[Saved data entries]
▬▬▬▬▬▬▬▬▬▬
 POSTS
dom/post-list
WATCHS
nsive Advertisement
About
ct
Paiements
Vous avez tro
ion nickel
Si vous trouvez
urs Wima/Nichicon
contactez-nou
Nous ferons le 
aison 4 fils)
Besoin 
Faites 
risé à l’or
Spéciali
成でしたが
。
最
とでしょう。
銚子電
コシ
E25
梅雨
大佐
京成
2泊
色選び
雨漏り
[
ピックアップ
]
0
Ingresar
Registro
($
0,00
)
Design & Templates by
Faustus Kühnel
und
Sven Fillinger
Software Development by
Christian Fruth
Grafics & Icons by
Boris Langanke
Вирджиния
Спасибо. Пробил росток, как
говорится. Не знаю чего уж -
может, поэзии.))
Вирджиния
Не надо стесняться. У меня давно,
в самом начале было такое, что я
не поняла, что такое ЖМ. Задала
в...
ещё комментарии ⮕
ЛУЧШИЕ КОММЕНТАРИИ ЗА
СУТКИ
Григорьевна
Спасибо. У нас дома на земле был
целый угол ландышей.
▬▬▬▬▬▬▬▬▬▬
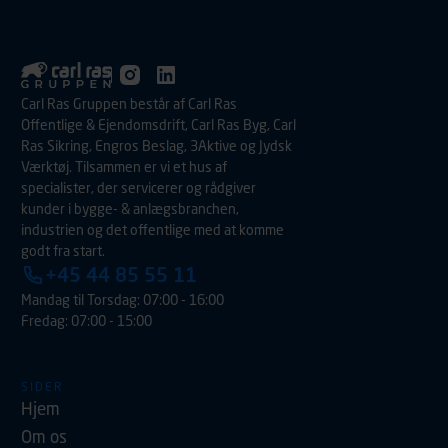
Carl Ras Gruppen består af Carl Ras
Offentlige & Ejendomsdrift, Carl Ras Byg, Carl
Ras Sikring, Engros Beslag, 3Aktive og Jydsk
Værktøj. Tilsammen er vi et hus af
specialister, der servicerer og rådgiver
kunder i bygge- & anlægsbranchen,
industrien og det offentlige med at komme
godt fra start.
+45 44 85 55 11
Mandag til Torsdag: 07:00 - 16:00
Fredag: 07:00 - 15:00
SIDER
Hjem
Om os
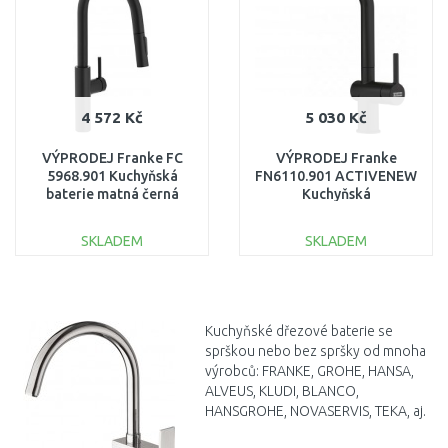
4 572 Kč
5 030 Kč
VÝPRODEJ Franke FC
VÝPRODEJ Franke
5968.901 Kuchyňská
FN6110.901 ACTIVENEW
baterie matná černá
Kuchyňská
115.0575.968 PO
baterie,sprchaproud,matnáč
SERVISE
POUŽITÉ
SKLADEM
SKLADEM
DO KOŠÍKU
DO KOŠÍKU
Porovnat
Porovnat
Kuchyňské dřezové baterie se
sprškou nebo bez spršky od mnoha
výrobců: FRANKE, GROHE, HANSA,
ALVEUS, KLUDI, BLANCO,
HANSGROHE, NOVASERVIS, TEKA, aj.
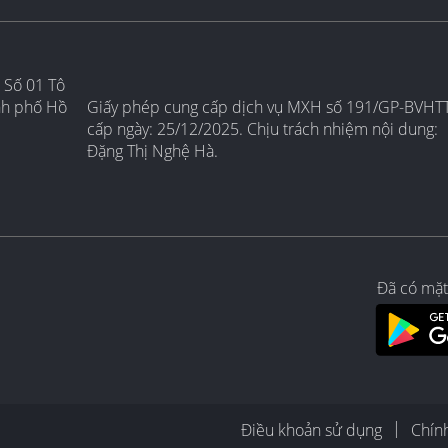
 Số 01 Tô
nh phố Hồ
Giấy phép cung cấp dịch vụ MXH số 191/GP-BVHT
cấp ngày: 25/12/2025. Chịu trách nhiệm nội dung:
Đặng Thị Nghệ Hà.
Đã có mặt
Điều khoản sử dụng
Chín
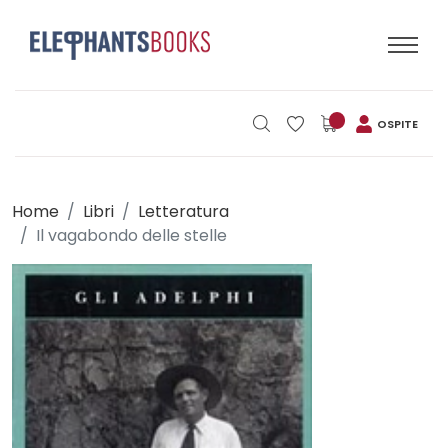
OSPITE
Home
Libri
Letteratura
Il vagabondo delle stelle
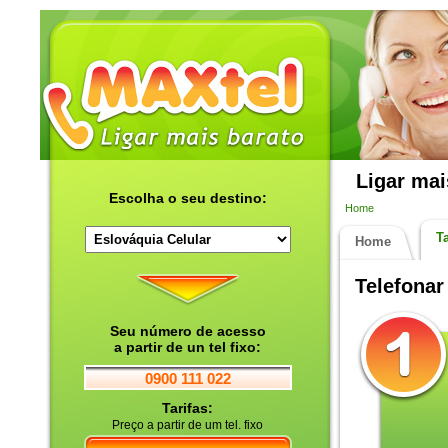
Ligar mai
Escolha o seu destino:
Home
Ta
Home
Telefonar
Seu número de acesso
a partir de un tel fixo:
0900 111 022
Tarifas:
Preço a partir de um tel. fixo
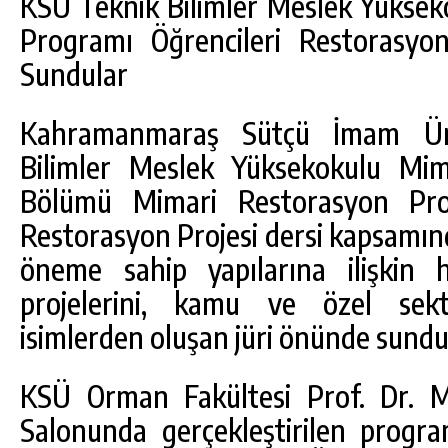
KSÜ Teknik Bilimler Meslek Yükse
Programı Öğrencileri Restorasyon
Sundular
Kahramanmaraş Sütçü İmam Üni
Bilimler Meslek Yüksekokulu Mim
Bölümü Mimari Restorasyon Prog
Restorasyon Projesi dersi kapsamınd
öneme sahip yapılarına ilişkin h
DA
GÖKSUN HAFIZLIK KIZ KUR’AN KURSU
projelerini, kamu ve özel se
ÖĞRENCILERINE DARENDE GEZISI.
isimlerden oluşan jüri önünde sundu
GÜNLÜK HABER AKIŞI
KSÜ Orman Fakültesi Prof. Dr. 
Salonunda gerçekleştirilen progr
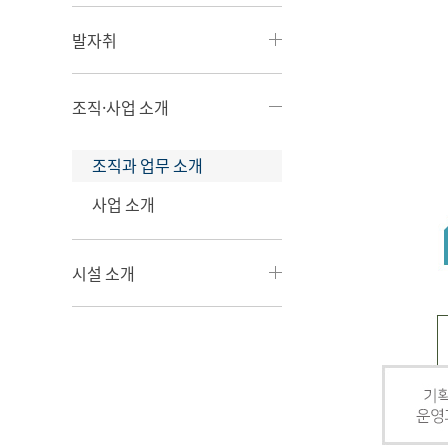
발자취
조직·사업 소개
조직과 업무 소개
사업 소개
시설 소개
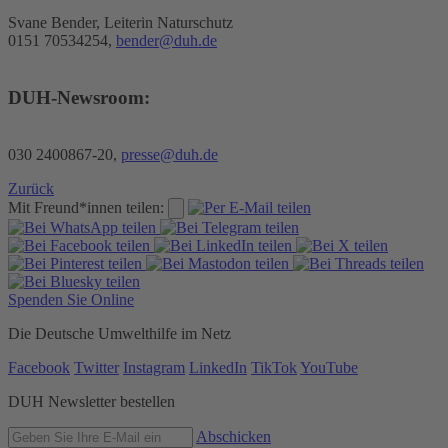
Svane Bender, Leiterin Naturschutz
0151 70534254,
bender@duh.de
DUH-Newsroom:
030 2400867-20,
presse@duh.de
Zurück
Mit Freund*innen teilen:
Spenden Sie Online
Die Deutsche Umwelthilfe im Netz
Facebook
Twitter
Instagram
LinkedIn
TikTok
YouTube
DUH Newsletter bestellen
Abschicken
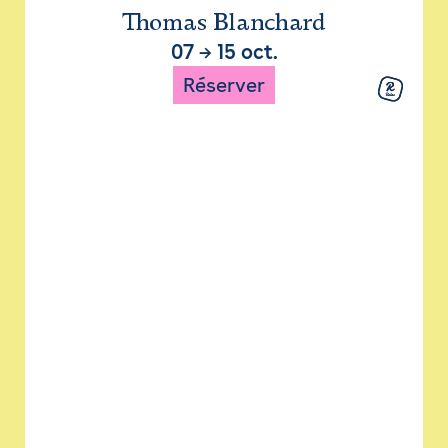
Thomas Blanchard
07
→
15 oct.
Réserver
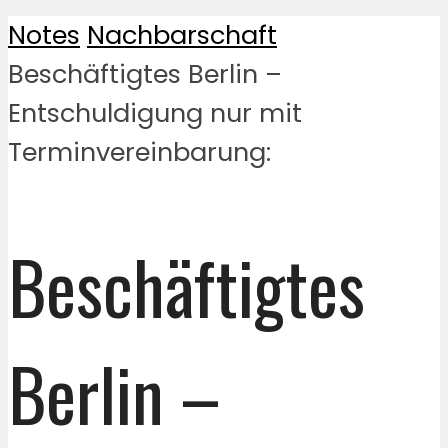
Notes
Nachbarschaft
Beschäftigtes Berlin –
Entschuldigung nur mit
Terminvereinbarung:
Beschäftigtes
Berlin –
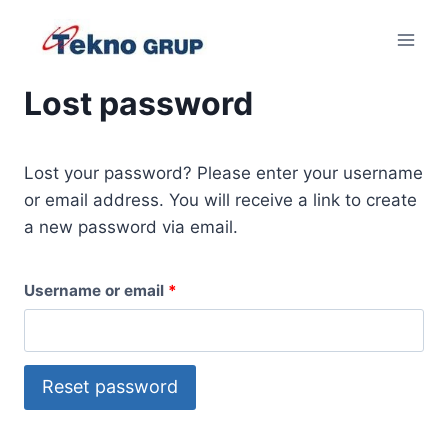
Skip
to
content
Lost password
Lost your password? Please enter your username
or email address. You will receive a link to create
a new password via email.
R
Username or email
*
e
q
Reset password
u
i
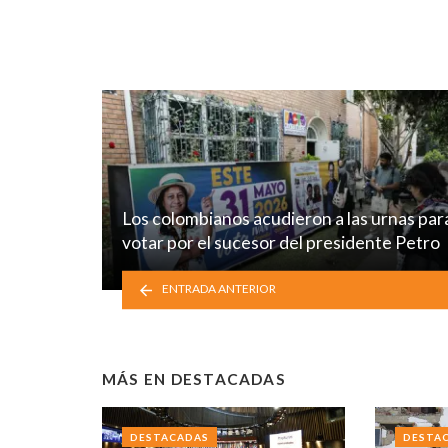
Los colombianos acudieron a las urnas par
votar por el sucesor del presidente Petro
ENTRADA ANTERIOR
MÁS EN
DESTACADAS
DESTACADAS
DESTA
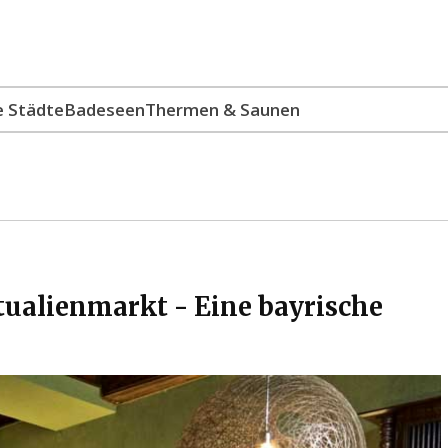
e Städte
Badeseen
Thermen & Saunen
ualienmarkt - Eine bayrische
▬▬▬▬▬▬▬▬▬▬
## What is needed
Give back exactly the lines above starting at the line where "говорится. Не знаю" appears and ending at the line where "целый угол ландышей." appears, both included, with no other lines.

## Task output
говорится. Не знаю чего уж -
может, поэзии.))
Вирджиния
Не надо стесняться. У меня давно,
в самом начале было такое, что я
не поняла, что такое ЖМ. Задала
в...
ещё комментарии ⮕
ЛУЧШИЕ КОММЕНТАРИИ ЗА
СУТКИ
Григорьевна
Спасибо. У нас дома на земле был
целый угол ландышей.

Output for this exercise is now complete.